Russ Roberts interviews me. It’s a high-energy interview about my suggestion for having a more rigorous and constrained administrative state.

So, one of the ideas that I have, they’re kind of twin ideas for improving the administrative state. One is to actually have the administrative state organized like a business organization, not[?]–profit-seeking, obviously, there obviously are things you can’t have.

But, actually to have a Chief Operating Officer [COO] who can reorganize, fire, hire, put in systems of accountability. . .
And the other key element, structurally, is I think we need a very powerful audit agency. An agency that can step in and evaluate how the regulatory agencies are doing, make sure that they’re not abusing power, and question them when they’re not being effective.

Russ ends up giving the idea a B-/C+. He likes FITs better.

A listener wrote to me about the audit agency idea:

For what it’s worth, such an organization already exists in [North] America. It’s called the Office of the Auditor General of Canada. Each Canadian province has one of its own too.

Thanks to our first-past-the-post electoral process (with more than two parties participating), we too often get majority governments that are able to ride out the scathing criticism that is often to be found in an auditor general’s annual report. But if the election is near or a minority government has been elected, an auditor general’s report can have quite an impact.

Of course, the U.S. also has the GAO and various Inspectors General. Getting the process to be effective requires more than just creating the position.
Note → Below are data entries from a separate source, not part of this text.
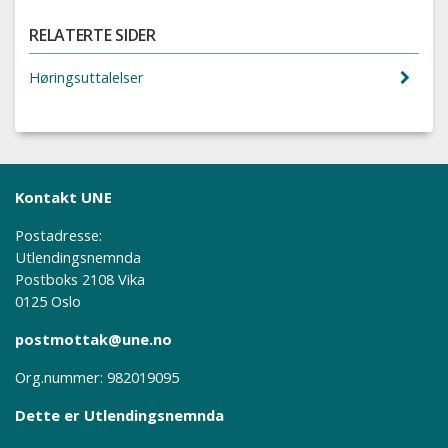
RELATERTE SIDER
Høringsuttalelser
Kontakt UNE
Postadresse:
Utlendingsnemnda
Postboks 2108 Vika
0125 Oslo
postmottak@une.no
Org.nummer: 982019095
Dette er Utlendingsnemnda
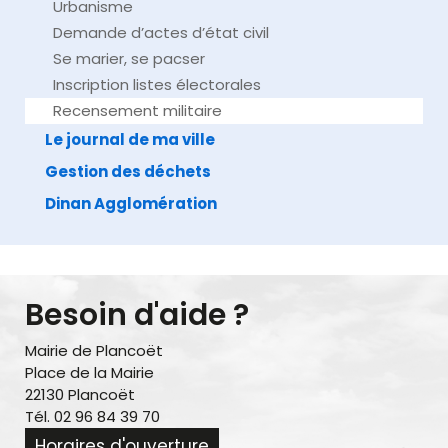
Urbanisme
Demande d’actes d’état civil
Se marier, se pacser
Inscription listes électorales
Recensement militaire
Le journal de ma ville
Gestion des déchets
Dinan Agglomération
Besoin d'aide ?
Mairie de Plancoët
Place de la Mairie
22130 Plancoët
Tél. 02 96 84 39 70
Horaires d'ouverture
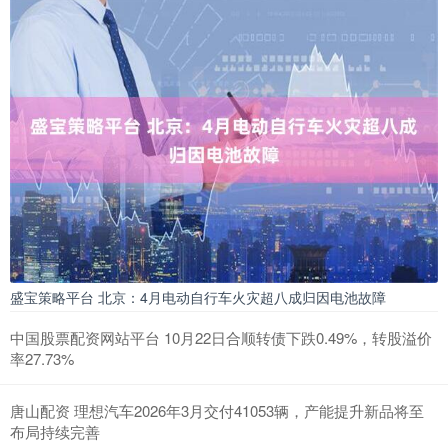
盛宝策略平台 北京：4月电动自行车火灾超八成归因电池故障
中国股票配资网站平台 10月22日合顺转债下跌0.49%，转股溢价
率27.73%
唐山配资 理想汽车2026年3月交付41053辆，产能提升新品将至
布局持续完善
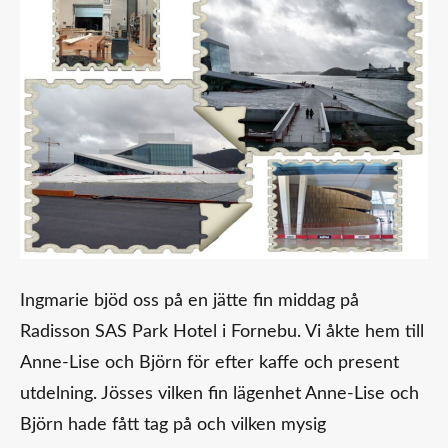
Ingmarie bjöd oss på en jätte fin middag på
Radisson SAS Park Hotel i Fornebu. Vi åkte hem till
Anne-Lise och Björn för efter kaffe och present
utdelning. Jösses vilken fin lägenhet Anne-Lise och
Björn hade fått tag på och vilken mysig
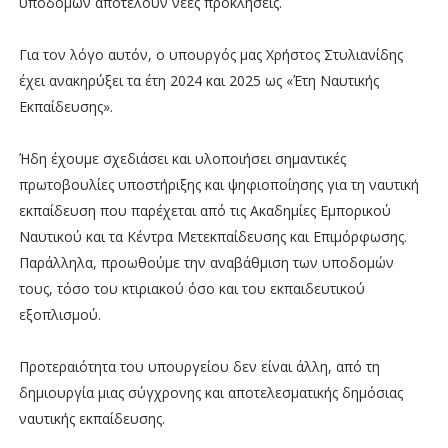
υποδομών αποτελούν νέες προκλήσεις.
Για τον λόγο αυτόν, ο υπουργός μας Χρήστος Στυλιανίδης
έχει ανακηρύξει τα έτη 2024 και 2025 ως «Έτη Ναυτικής
Εκπαίδευσης».
Ήδη έχουμε σχεδιάσει και υλοποιήσει σημαντικές
πρωτοβουλίες υποστήριξης και ψηφιοποίησης για τη ναυτική
εκπαίδευση που παρέχεται από τις Ακαδημίες Εμπορικού
Ναυτικού και τα Κέντρα Μετεκπαίδευσης και Επιμόρφωσης.
Παράλληλα, προωθούμε την αναβάθμιση των υποδομών
τους, τόσο του κτιριακού όσο και του εκπαιδευτικού
εξοπλισμού.
Προτεραιότητα του υπουργείου δεν είναι άλλη, από τη
δημιουργία μιας σύγχρονης και αποτελεσματικής δημόσιας
ναυτικής εκπαίδευσης.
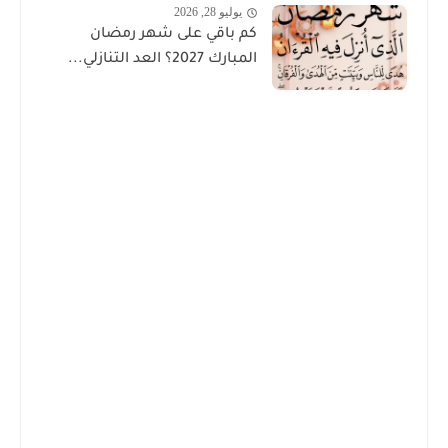
يوليو 28, 2026
كم باقي على شهر رمضان
المبارك 2027؟ العد التنازلي...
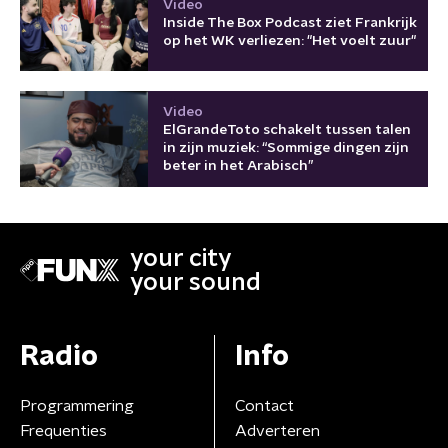
Video
Inside The Box Podcast ziet Frankrijk
op het WK verliezen: "Het voelt zuur"
Video
ElGrandeToto schakelt tussen talen
in zijn muziek: “Sommige dingen zijn
beter in het Arabisch”
your city
your sound
Radio
Info
Programmering
Contact
Frequenties
Adverteren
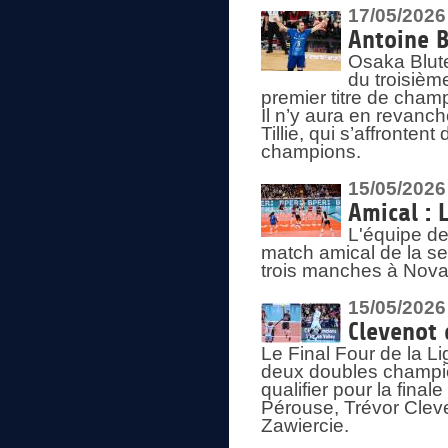
17/05/2026
Antoine B
Osaka Blut
du troisièm
premier titre de champ
Il n’y aura en revanc
Tillie, qui s’affronte
champions.
15/05/2026
Amical : 
L'équipe de
match amical de la sem
trois manches à Nova
15/05/2026
Clevenot 
Le Final Four de la 
deux doubles champio
qualifier pour la final
Pérouse, Trévor Cleve
Zawiercie.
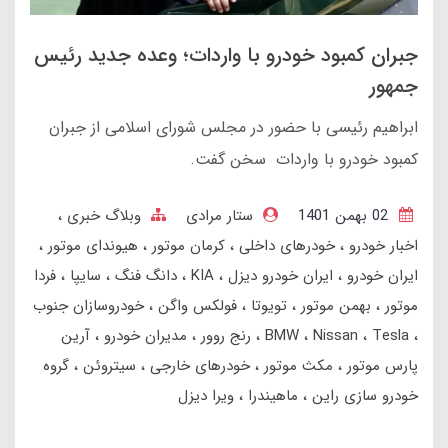
جبران کمبود خودرو با واردات؛ وعده جدید رئیس
جمهور
ابراهیم رئیسی با حضور در مجلس شورای اسلامی از جبران
کمبود خودرو با واردات سخن گفت.
02 بهمن 1401
ستار مرادی
وبلاگ خبری
اخبار خودرو
خودرهای داخلی
کرمان موتور
هیوندای موتور
ایران خودرو
ایران خودرو دیزل
KIA
دانگ فنگ
سایپا
فردا
موتور
بهمن‌ موتور
تویوتا
فولکس واگن
خودروسازان جنوب
Tesla
Nissan
BMW
رنج‌ روور
مدیران خودرو
آرین
پارس موتور
مکث موتور
خودرهای خارجی
سیتروئن
گروه
خودرو سازی راین
ماهیندرا
ویرا دیزل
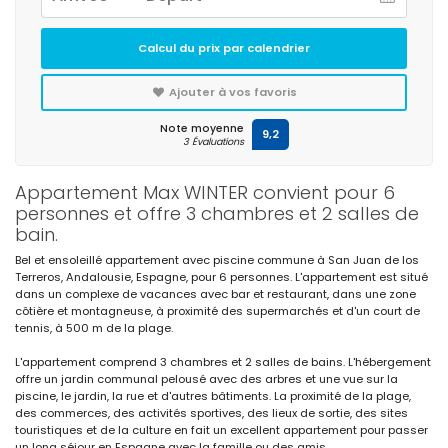
Calcul du prix par calendrier
Ajouter à vos favoris
Note moyenne
9,2
3 Évaluations
Appartement Max WINTER convient pour 6
personnes et offre 3 chambres et 2 salles de
bain.
Bel et ensoleillé appartement avec piscine commune à San Juan de los
Terreros, Andalousie, Espagne, pour 6 personnes. L'appartement est situé
dans un complexe de vacances avec bar et restaurant, dans une zone
côtière et montagneuse, à proximité des supermarchés et d'un court de
tennis, à 500 m de la plage.
L'appartement comprend 3 chambres et 2 salles de bains. L'hébergement
offre un jardin communal pelousé avec des arbres et une vue sur la
piscine, le jardin, la rue et d'autres bâtiments. La proximité de la plage,
des commerces, des activités sportives, des lieux de sortie, des sites
touristiques et de la culture en fait un excellent appartement pour passer
un long séjour en Espagne avec la famille ou des amis.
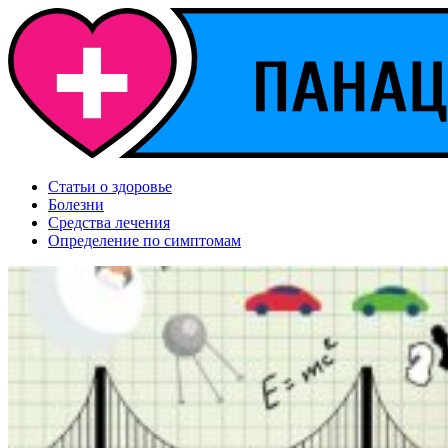
Статьи о здоровье
Болезни
Средства лечения
Определение по симптомам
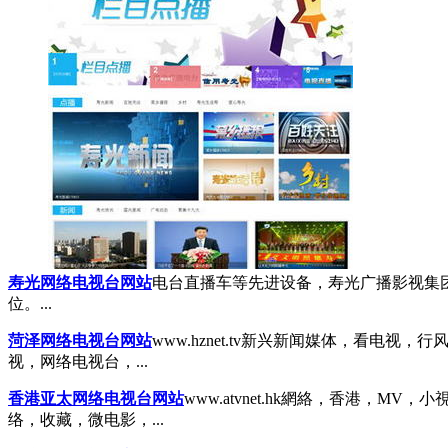
寿光网络电视台网站
电台直播车等先进设备，寿光广播影视集
位。...
菏泽网络电视台网站
www.hznet.tv
新兴新闻媒体，看电视，行
视，网络电视台，...
香港亚太网络电视台网站
www.atvnet.hk
網絡，香港，MV，小
络，收藏，微电影，...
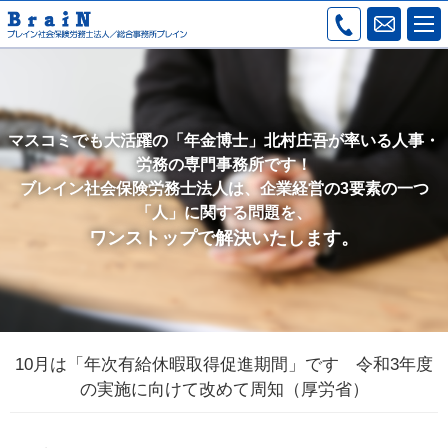
マスコミでも大活躍の「年金博士」北村庄吾が率いる人事・
労務の専門事務所です！
ブレイン社会保険労務士法人は、企業経営の3要素の一つ
「人」に関する問題を、
ワンストップで解決いたします。
10月は「年次有給休暇取得促進期間」です 令和3年度
の実施に向けて改めて周知（厚労省）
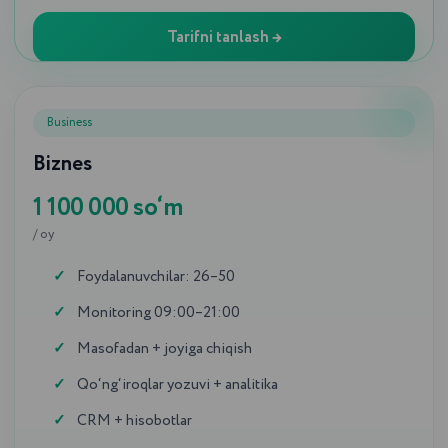
Tarifni tanlash →
Business
Biznes
1 100 000 so‘m
/ oy
Foydalanuvchilar: 26–50
Monitoring 09:00–21:00
Masofadan + joyiga chiqish
Qo‘ng‘iroqlar yozuvi + analitika
CRM + hisobotlar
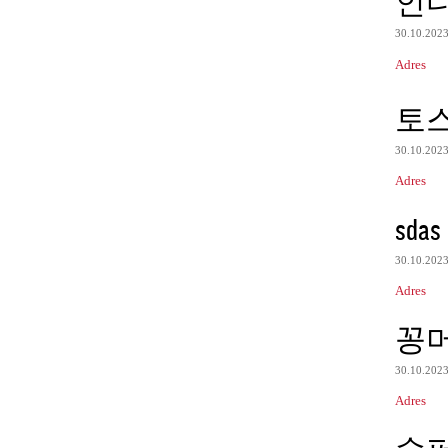
인
30.10.202
Adres
토
30.10.202
Adres
sdas
30.10.202
Adres
꽁
30.10.202
Adres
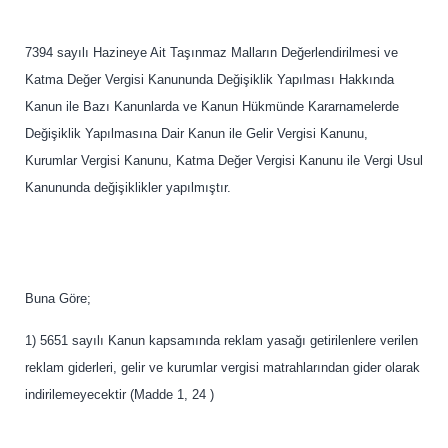
7394 sayılı Hazineye Ait Taşınmaz Malların Değerlendirilmesi ve
Katma Değer Vergisi Kanununda Değişiklik Yapılması Hakkında
Kanun ile Bazı Kanunlarda ve Kanun Hükmünde Kararnamelerde
Değişiklik Yapılmasına Dair Kanun ile Gelir Vergisi Kanunu,
Kurumlar Vergisi Kanunu, Katma Değer Vergisi Kanunu ile Vergi Usul
Kanununda değişiklikler yapılmıştır.
Buna Göre;
1) 5651 sayılı Kanun kapsamında reklam yasağı getirilenlere verilen
reklam giderleri, gelir ve kurumlar vergisi matrahlarından gider olarak
indirilemeyecektir (Madde 1, 24 )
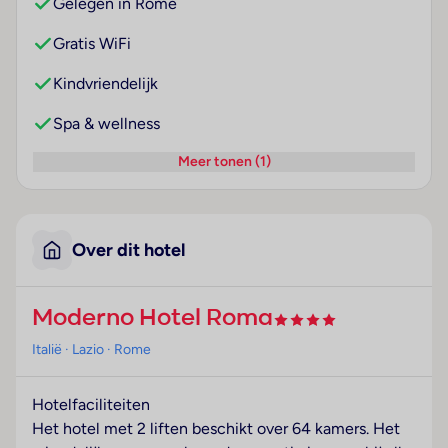
Gelegen in Rome
Gratis WiFi
Kindvriendelijk
Spa & wellness
Meer tonen (1)
Over dit hotel
Moderno Hotel Roma
Italië
· Lazio
· Rome
Hotelfaciliteiten
Het hotel met 2 liften beschikt over 64 kamers. Het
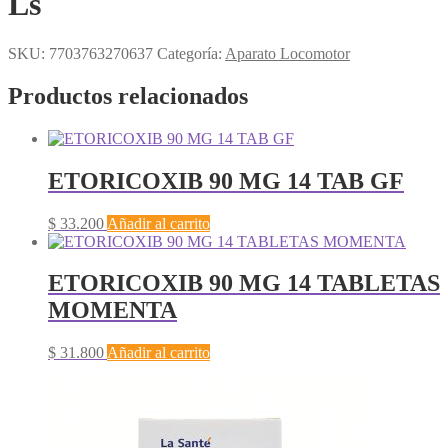
Ls
SKU:
7703763270637
Categoría:
Aparato Locomotor
Productos relacionados
ETORICOXIB 90 MG 14 TAB GF
$
33.200
Añadir al carrito
ETORICOXIB 90 MG 14 TABLETAS
MOMENTA
$
31.800
Añadir al carrito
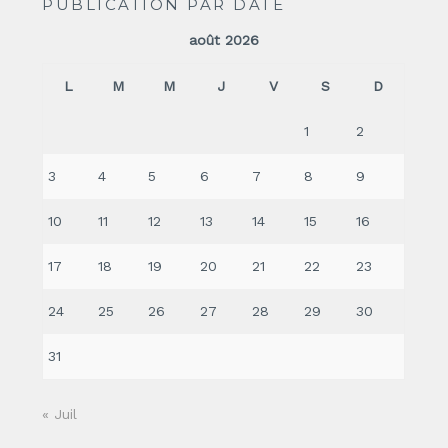
PUBLICATION PAR DATE
août 2026
L
M
M
J
V
S
D
1
2
3
4
5
6
7
8
9
10
11
12
13
14
15
16
17
18
19
20
21
22
23
24
25
26
27
28
29
30
31
« Juil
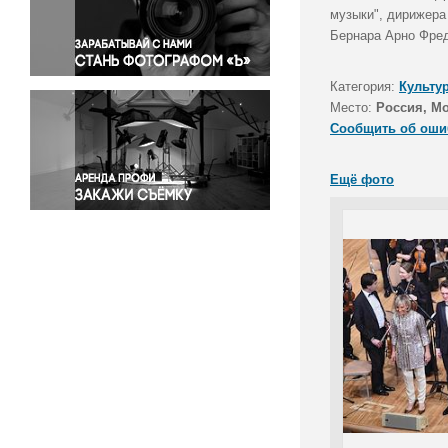
Правосудие
музыки", дирижера 
Бернара Арно Фред
Происшествия и конфликты
Религия
Категория:
Культу
Светская жизнь
Место:
Россия, М
Спорт
Сообщить об оши
Экология
Экономика и бизнес
Ещё фото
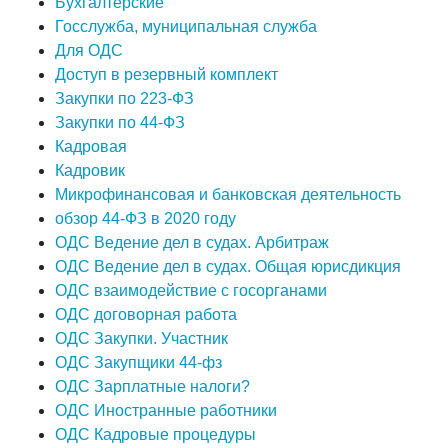
Бухгалтерские
Госслужба, муниципальная служба
Для ОДС
Доступ в резервный комплект
Закупки по 223-ФЗ
Закупки по 44-ФЗ
Кадровая
Кадровик
Микрофинансовая и банковская деятельность
обзор 44-ФЗ в 2020 году
ОДС Ведение дел в судах. Арбитраж
ОДС Ведение дел в судах. Общая юрисдикция
ОДС взаимодействие с госорганами
ОДС договорная работа
ОДС Закупки. Участник
ОДС Закупщики 44-фз
ОДС Зарплатные налоги?
ОДС Иностранные работники
ОДС Кадровые процедуры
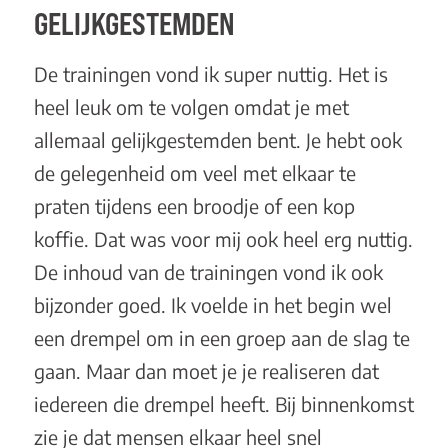
GELIJKGESTEMDEN
De trainingen vond ik super nuttig. Het is
heel leuk om te volgen omdat je met
allemaal gelijkgestemden bent. Je hebt ook
de gelegenheid om veel met elkaar te
praten tijdens een broodje of een kop
koffie. Dat was voor mij ook heel erg nuttig.
De inhoud van de trainingen vond ik ook
bijzonder goed. Ik voelde in het begin wel
een drempel om in een groep aan de slag te
gaan. Maar dan moet je je realiseren dat
iedereen die drempel heeft. Bij binnenkomst
zie je dat mensen elkaar heel snel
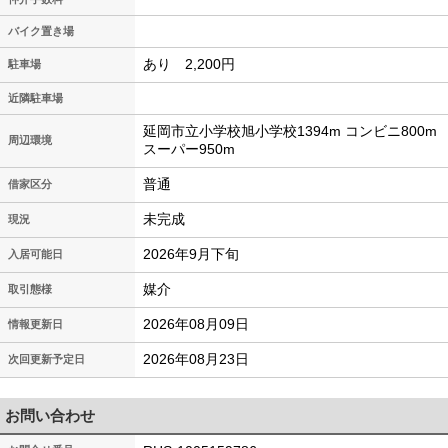
バイク置き場
あり 2,200円
駐車場
近隣駐車場
延岡市立小学校旭小学校1394m コンビニ800m
周辺環境
スーパー950m
普通
借家区分
未完成
現況
2026年9月下旬
入居可能日
媒介
取引態様
2026年08月09日
情報更新日
2026年08月23日
次回更新予定日
お問い合わせ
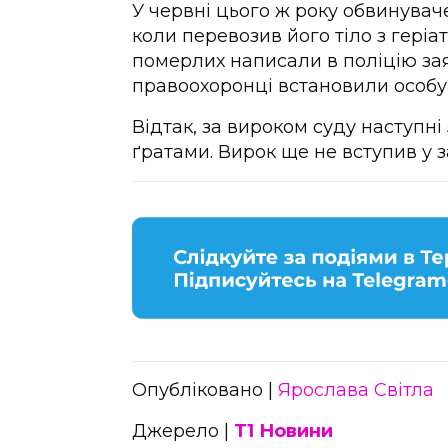
У червні цього ж року обвинувач
коли перевозив його тіло з геріа
померлих написали в поліцію зая
правоохоронці встановили особу 
Відтак, за вироком суду наступні 
ґратами. Вирок ще не вступив у з
Опубліковано |
Ярослава Світла
Джерело |
Т1 Новини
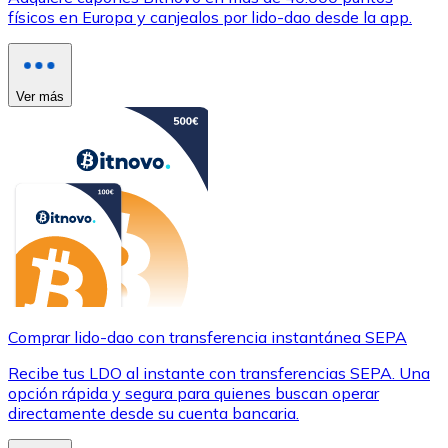
físicos en Europa y canjealos por lido-dao desde la app.
Ver más
Comprar lido-dao con transferencia instantánea SEPA
Recibe tus LDO al instante con transferencias SEPA. Una
opción rápida y segura para quienes buscan operar
directamente desde su cuenta bancaria.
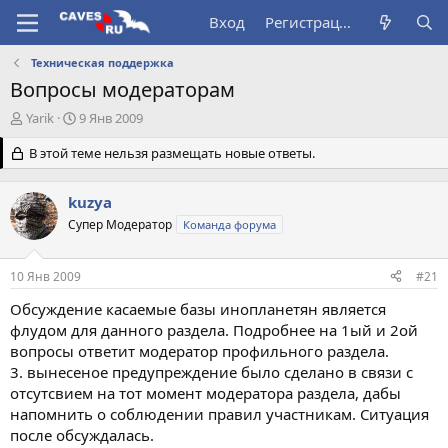
Вход
Регистрация
Техническая поддержка
Вопросы модераторам
А
Д
Yarik
9 Янв 2009
в
а
т
В этой теме нельзя размещать новые ответы.
т
о
а
р
н
kuzya
т
а
е
Супер Модератор
ч
Команда форума
м
а
ы
л
10 Янв 2009
#21
а
Обсуждение касаемые базы инопланетян является
флудом для данного раздела. Подробнее на 1ый и 2ой
вопросы ответит модератор профильного раздела.
3. вынесеное предупреждение было сделано в связи с
отсутсвием на тот момент модератора раздела, дабы
напомнить о соблюдении правил участникам. Ситуация
после обсуждалась.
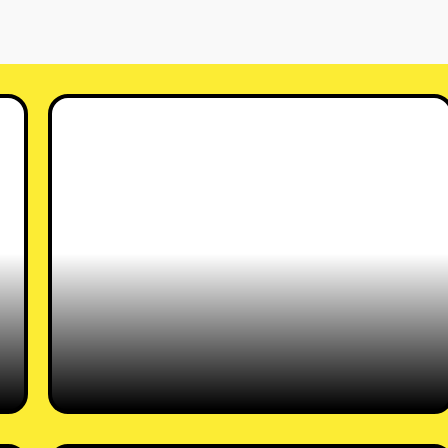
שיר פקמן
ע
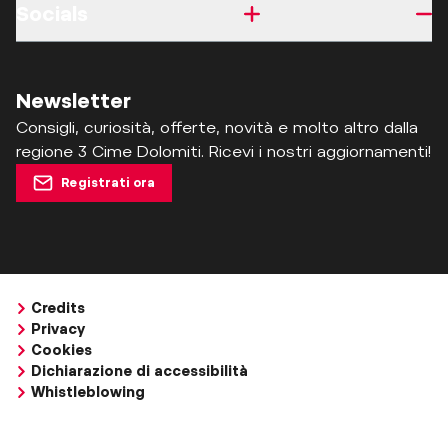
Socials
Newsletter
Consigli, curiosità, offerte, novità e molto altro dalla
regione 3 Cime Dolomiti. Ricevi i nostri aggiornamenti!
Registrati ora
Credits
Privacy
Cookies
Dichiarazione di accessibilità
Whistleblowing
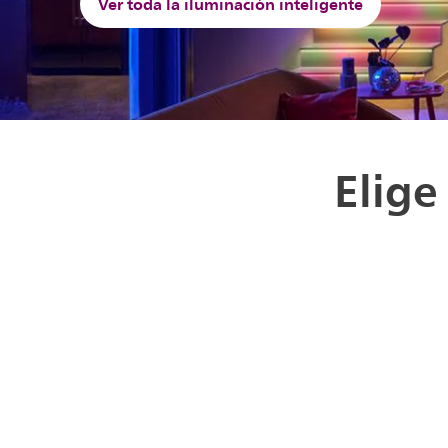
Ver toda la iluminación inteligente
Elige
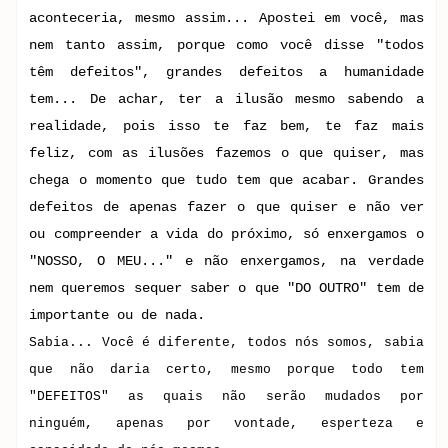
aconteceria, mesmo assim... Apostei em você, mas
nem tanto assim, porque como você disse "todos
têm defeitos", grandes defeitos a humanidade
tem... De achar, ter a ilusão mesmo sabendo a
realidade, pois isso te faz bem, te faz mais
feliz, com as ilusões fazemos o que quiser, mas
chega o momento que tudo tem que acabar. Grandes
defeitos de apenas fazer o que quiser e não ver
ou compreender a vida do próximo, só enxergamos o
"NOSSO, O MEU..." e não enxergamos, na verdade
nem queremos sequer saber o que "DO OUTRO" tem de
importante ou de nada.
Sabia... Você é diferente, todos nós somos, sabia
que não daria certo, mesmo porque todo tem
"DEFEITOS" as quais não serão mudados por
ninguém, apenas por vontade, esperteza e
Schools and restorative justice

Michael Goldstein writes,

Here’s sort of what you wanted to read about: Rand Corporation RCT of “Restorative Justice” which includes measures of achievement.

“The most troubling thing: There were significant and substantial negative effects on math achievement for middle school students, black students, and students in schools that are predominantly black.”

As background, I had come across an article about a high school in my old neighborhood. The school was troubled, and it tried a “restorative justice” program. The article reported that the program reduced suspensions and absenteeism. This smelled to me like “p-hacking,” in which you measure a bunch of different outcomes and only report the ones with good news. I hinted at my suspicions near the end, and Goldstein’s comment, which has more than what I excerpted here, confirmed those suspicions.

My essay is mostly wistful and autobiographical, and you’re welcome to read it if that appeals.